For equipment that have dried up (eg. nets, plant thongs), do I still need to bleach them ? Can BGA spores be able to survive out of water ?


----------



## art_b (Sep 2, 2006)

Anybody can answer this ?


----------



## Karebear (Oct 6, 2008)

To be on the safe side I would bleach them. BGA does not always transfer to other tanks thru equipment, but if the tank being used next has what it wants you can transfer it. We have a few tanks that have had bga and it did not seem to transfer to other tanks. however it is always better to be safe than sorry. That said, I have not bleached my equipment after a bout with bga and never had a problem. I hope this helps.


----------



## Ben Belton (Mar 14, 2004)

I clean the utensils I used to tissue culture orchids in 15% bleach.
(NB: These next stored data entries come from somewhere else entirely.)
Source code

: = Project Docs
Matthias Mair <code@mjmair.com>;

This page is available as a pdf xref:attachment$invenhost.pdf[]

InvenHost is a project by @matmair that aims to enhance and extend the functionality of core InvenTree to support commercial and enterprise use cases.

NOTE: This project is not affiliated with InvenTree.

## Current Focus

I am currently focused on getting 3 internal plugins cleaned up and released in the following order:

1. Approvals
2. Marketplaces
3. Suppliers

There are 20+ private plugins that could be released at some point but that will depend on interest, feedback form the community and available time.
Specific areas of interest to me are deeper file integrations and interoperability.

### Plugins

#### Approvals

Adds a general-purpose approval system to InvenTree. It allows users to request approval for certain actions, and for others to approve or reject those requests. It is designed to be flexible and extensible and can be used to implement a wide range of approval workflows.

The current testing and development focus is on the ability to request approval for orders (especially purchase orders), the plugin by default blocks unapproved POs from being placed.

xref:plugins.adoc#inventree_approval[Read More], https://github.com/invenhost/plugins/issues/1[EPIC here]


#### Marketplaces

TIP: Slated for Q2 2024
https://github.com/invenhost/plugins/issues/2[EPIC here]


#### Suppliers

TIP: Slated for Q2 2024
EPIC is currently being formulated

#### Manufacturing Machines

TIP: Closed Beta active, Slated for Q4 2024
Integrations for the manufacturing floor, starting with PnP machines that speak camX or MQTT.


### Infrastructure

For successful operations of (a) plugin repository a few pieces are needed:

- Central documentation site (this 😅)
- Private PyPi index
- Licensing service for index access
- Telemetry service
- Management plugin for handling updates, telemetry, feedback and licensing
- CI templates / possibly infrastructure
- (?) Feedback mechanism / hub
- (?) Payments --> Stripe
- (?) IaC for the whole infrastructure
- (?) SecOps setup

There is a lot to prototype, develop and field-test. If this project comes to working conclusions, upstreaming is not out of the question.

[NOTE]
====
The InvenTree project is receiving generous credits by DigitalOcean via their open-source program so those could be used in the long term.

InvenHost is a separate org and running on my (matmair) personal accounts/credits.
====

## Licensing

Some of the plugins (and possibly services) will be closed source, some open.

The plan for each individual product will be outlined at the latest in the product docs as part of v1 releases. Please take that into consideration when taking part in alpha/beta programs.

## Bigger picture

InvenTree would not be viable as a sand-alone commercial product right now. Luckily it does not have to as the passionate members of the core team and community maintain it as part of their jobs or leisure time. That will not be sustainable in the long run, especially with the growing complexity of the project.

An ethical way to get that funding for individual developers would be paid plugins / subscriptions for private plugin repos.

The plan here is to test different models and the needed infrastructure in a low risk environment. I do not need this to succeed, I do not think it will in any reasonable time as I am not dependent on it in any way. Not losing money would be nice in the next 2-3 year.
I leave them in it a few minutes.


----------



## Fortuna Wolf (Feb 3, 2007)

I would use hydrogen peroxide based bleach instead, or at least treat cleaned items with a high dose of water with chlorine remover.


----------



## HeyPK (Jan 23, 2004)

I find that a thorough rinsing takes care of bleach adequately. Any trace of bleach remaining either gives off chlorine which escapes to the atmosphere or is reduced by organic matter in the water. A little mulm from another tank will absorb traces of bleach safely.


----------



## rodrigaj (Aug 17, 2008)

I don't want to upset you, or alarm you, but the bleach erythromicin approach will not work in the long run - unless you have figured out the imbalance that caused the bga in the first place.


----------



## art_b (Sep 2, 2006)

I am not upset. Getting rid of BGA is a learning process for me. 

- I added a powerhead to increase circulation
- I added purigen to my filter to get rid of organic waste.
- I am not convince that raising nitrates to 10-20 ppm is the answer for non-CO2 tanks. (This may work for CO2 injection tanks). I will experiment on redfield ratio and keep nitratehosphate ratio to 10:1. So if I have 1 ppm P, I will raise N to 10 ppm. If I have .5 ppm P, I will raise my N to 5 ppm, etc. I think I got my BGA bloom when I have too much phosphate (1 ppm) and low nitrate (5 ppm).

I will soon find out. I find this as an opportunity to learn.


----------